» **WHAT TO PRODUCE**:
Reproduce each line below without any alteration.

= = = = =

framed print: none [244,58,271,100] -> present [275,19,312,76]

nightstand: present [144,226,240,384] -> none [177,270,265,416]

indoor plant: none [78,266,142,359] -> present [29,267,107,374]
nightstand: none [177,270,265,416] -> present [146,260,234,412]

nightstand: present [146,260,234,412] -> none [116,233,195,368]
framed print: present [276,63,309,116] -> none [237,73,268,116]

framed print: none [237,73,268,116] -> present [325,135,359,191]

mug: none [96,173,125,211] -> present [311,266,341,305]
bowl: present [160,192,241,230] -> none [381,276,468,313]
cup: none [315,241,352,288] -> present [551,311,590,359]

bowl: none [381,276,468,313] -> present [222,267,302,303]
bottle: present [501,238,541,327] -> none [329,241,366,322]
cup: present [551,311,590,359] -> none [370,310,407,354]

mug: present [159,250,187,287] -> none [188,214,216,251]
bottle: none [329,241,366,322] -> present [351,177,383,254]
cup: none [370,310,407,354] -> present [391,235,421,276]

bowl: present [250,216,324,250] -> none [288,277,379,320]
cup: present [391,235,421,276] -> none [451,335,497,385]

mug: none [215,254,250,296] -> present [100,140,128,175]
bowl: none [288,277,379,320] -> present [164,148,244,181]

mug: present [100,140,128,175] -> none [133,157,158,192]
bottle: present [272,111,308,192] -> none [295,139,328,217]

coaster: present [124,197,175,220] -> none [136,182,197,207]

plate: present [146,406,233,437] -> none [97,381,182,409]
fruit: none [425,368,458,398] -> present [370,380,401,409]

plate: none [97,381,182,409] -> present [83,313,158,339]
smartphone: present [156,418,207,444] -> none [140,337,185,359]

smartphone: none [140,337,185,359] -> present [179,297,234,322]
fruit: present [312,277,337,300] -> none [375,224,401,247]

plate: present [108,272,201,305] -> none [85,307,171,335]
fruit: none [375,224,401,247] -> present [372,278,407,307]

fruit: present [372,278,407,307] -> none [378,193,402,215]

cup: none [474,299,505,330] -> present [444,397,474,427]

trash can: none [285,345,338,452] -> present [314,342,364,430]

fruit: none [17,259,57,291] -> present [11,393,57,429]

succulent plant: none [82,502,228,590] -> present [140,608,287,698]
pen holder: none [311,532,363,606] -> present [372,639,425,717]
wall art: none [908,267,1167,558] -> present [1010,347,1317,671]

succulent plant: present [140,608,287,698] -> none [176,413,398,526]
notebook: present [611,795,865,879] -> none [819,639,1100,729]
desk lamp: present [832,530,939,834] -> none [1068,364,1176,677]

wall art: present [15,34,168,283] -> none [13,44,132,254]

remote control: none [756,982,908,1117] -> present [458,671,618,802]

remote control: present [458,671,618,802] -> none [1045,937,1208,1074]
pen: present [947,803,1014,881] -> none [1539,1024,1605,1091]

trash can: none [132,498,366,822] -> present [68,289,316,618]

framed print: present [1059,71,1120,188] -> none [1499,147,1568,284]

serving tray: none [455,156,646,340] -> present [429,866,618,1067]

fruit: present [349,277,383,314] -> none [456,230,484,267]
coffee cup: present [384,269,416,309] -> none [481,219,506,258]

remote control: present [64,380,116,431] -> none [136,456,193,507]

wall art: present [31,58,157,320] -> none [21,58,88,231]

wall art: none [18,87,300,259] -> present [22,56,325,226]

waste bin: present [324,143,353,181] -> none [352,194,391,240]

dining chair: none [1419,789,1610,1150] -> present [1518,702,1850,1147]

= = = = =

» **SOLUTION FOR THIS TASK**:
framed print: none [244,58,271,100] -> present [275,19,312,76]

nightstand: present [144,226,240,384] -> none [177,270,265,416]

indoor plant: none [78,266,142,359] -> present [29,267,107,374]
nightstand: none [177,270,265,416] -> present [146,260,234,412]

nightstand: present [146,260,234,412] -> none [116,233,195,368]
framed print: present [276,63,309,116] -> none [237,73,268,116]

framed print: none [237,73,268,116] -> present [325,135,359,191]

mug: none [96,173,125,211] -> present [311,266,341,305]
bowl: present [160,192,241,230] -> none [381,276,468,313]
cup: none [315,241,352,288] -> present [551,311,590,359]

bowl: none [381,276,468,313] -> present [222,267,302,303]
bottle: present [501,238,541,327] -> none [329,241,366,322]
cup: present [551,311,590,359] -> none [370,310,407,354]

mug: present [159,250,187,287] -> none [188,214,216,251]
bottle: none [329,241,366,322] -> present [351,177,383,254]
cup: none [370,310,407,354] -> present [391,235,421,276]

bowl: present [250,216,324,250] -> none [288,277,379,320]
cup: present [391,235,421,276] -> none [451,335,497,385]

mug: none [215,254,250,296] -> present [100,140,128,175]
bowl: none [288,277,379,320] -> present [164,148,244,181]

mug: present [100,140,128,175] -> none [133,157,158,192]
bottle: present [272,111,308,192] -> none [295,139,328,217]

coaster: present [124,197,175,220] -> none [136,182,197,207]

plate: present [146,406,233,437] -> none [97,381,182,409]
fruit: none [425,368,458,398] -> present [370,380,401,409]

plate: none [97,381,182,409] -> present [83,313,158,339]
smartphone: present [156,418,207,444] -> none [140,337,185,359]

smartphone: none [140,337,185,359] -> present [179,297,234,322]
fruit: present [312,277,337,300] -> none [375,224,401,247]

plate: present [108,272,201,305] -> none [85,307,171,335]
fruit: none [375,224,401,247] -> present [372,278,407,307]

fruit: present [372,278,407,307] -> none [378,193,402,215]

cup: none [474,299,505,330] -> present [444,397,474,427]

trash can: none [285,345,338,452] -> present [314,342,364,430]

fruit: none [17,259,57,291] -> present [11,393,57,429]

succulent plant: none [82,502,228,590] -> present [140,608,287,698]
pen holder: none [311,532,363,606] -> present [372,639,425,717]
wall art: none [908,267,1167,558] -> present [1010,347,1317,671]

succulent plant: present [140,608,287,698] -> none [176,413,398,526]
notebook: present [611,795,865,879] -> none [819,639,1100,729]
desk lamp: present [832,530,939,834] -> none [1068,364,1176,677]

wall art: present [15,34,168,283] -> none [13,44,132,254]

remote control: none [756,982,908,1117] -> present [458,671,618,802]

remote control: present [458,671,618,802] -> none [1045,937,1208,1074]
pen: present [947,803,1014,881] -> none [1539,1024,1605,1091]

trash can: none [132,498,366,822] -> present [68,289,316,618]

framed print: present [1059,71,1120,188] -> none [1499,147,1568,284]

serving tray: none [455,156,646,340] -> present [429,866,618,1067]

fruit: present [349,277,383,314] -> none [456,230,484,267]
coffee cup: present [384,269,416,309] -> none [481,219,506,258]

remote control: present [64,380,116,431] -> none [136,456,193,507]

wall art: present [31,58,157,320] -> none [21,58,88,231]

wall art: none [18,87,300,259] -> present [22,56,325,226]

waste bin: present [324,143,353,181] -> none [352,194,391,240]

dining chair: none [1419,789,1610,1150] -> present [1518,702,1850,1147]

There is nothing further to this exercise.